A correlation between nonalcoholic fat liver disease (NAFLD) and the prediction of cardiovascular and renal events has been reported in a study that suggested that NAFLD is an early predictor of cardiovascular and kidney diseases [8]. This abnormality was also present in a fructose-induced metabolic syndrome model. A 10% glucose intake for 14 weeks induced endogenous generation of fructose and liver fat accumulation induced by glucose [9].

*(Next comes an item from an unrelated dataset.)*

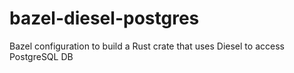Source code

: # bazel-diesel-postgres
Bazel configuration to build a Rust crate that uses Diesel to access PostgreSQL DB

Uric acid production induced by fructose intake was correlated with hypertension, which was prevented by allopurinol treatment [10]. Additionally, fructose intake and uric acid production are also correlated with kidney disease. A high fructose intake in rats induced kidney hypertrophy and tubular proliferation; furthermore, in a remnant kidney model, fructose intake exacerbated proteinuria, decreased kidney function, and accelerated glomerulosclerosis [11].

Although the high fructose intake experimental model seems to mimic most of the signs of metabolic syndrome, some questions remain to be answered. The high incidence of metabolic syndrome in countries lacking high-fructose diets such as Germany, Poland, Greece, Portugal, and Egypt is unclear. Furthermore, the importance of a high-lipid diet in this experimental model should be addressed.

An experimental model wherein two or three variables are concomitantly observed (e.g. hypertension and high-fructose diet, high-fat and high-fructose diet, or hyperglycemia and high-fructose diet) may help analyze the contribution of each component to this syndrome.